MongoDB has good drivers for Node (as for most other languages) but also a fully-featured ORM that can save time in these kind of projects: mongoosejs.com
MongoDB also ships with a JS runtime so you can run map/reduce calls written in JavaScript entirely DB-side, as well as other goodies.
So it's fair to say that the language that makes the most sense when using MongoDB is JavaScript, even if that wouldn't be enough IMHO to justify using Node for a project.
I never understood why you needed ORM for a database that stores objects... Validation is the only problem it helps in but there are other ways of doing that.
It's not JSON, it's BSON. BSON supports more data types, which are needed for a proper database (such as object IDs, longs, doubles, binary data, references, etc.)
You still need a driver and a bson serializer if you use node.js.
Sure. But it's certainly easier than most other languages. It's not a great reason to switch for that, but working with Mongo is fairly trivial in Node.
But wouldn't it work as equally well with any other language that has a JSON library? With Node you still need to call a function to serialize an object to a JSON string or vice versa.
Not any other language. In JavaScript there is 1 function call to serialize and 1 function call to deserialize. In Java it's much more complicated, for example.
Well in Java, if your JSON library doesn't have a single function to call for deserialize or serialize, it's either a poor library or you should be able to wrap the complicated part in a function that makes it a one-liner. The Jackson library for instance has ObjectMapper.readValue() and ObjectMapper.writeValue() which are both one-liners.

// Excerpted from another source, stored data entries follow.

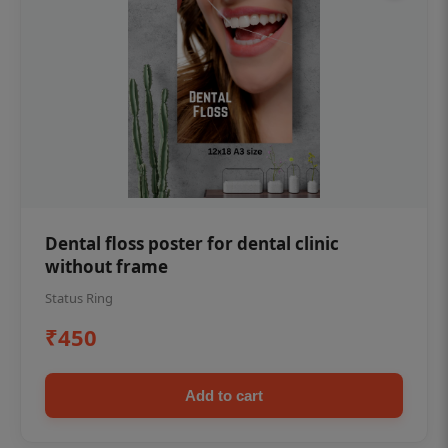
Dental floss poster for dental clinic
without frame
Status Ring
₹450
Add to cart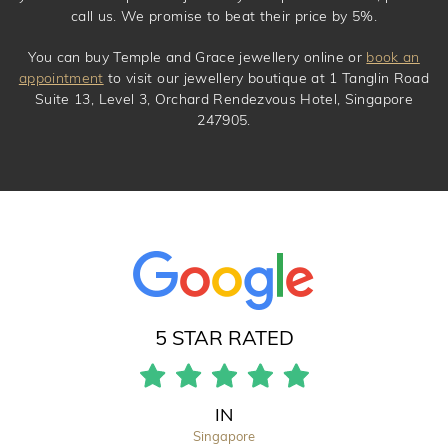
call us. We promise to beat their price by 5%.
You can buy Temple and Grace jewellery online or
book an
appointment
to visit our jewellery boutique at 1 Tanglin Road
Suite 13, Level 3, Orchard Rendezvous Hotel, Singapore
247905.
5 STAR RATED
IN
Singapore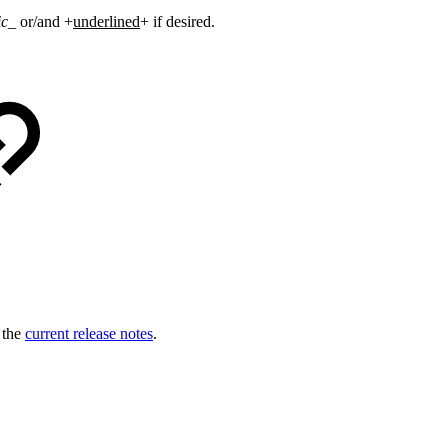
ic
_ or/and +
underlined
+ if desired
.
o the
current release notes
.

My main point though is that writing in JavaScript doesn't naturally make it easier to work with JSON than any other language with similar functions to serialize/deserialize JSON.
I'm not a Java coder so I'll take your word on it about library support, I've only used the JSONObject, JSONArray, etc. classes. Surely you will concede that JSON being modeled after JavaScript gives the language a little bit of a leg up?
Not really. In theory, it's an advantage in that you can reuse the parser and avoid loading another, but in practice, that's only really important in the browser, not on the server, where the lib will be permanently loaded anyway.
And JSON values map 1:1 to native data structures in most languages - in fact, JSON can be parsed as Python code with the exception of the \/ escape.
I didn't understand that either. MongoDB works very well with many other languages; just recently I was using it with Python, and the driver and API work very well. I guess since MongoDB stores data in BSON, which is the binary version of JSON, the javascript object format, the author decided that JS is closest in spirit to Mongo.
The mongodb shell uses javascript, and stored functions and map/reduce functions and more all use javascript. So if you use mongodb, you'll be using quite a bit of javascript anyways.
I've never used MongoDB; can someone explain to me why this would seem like an advantage, and/or what it has to do with MongoDB?
Is the MongoDB API simply JavaScript?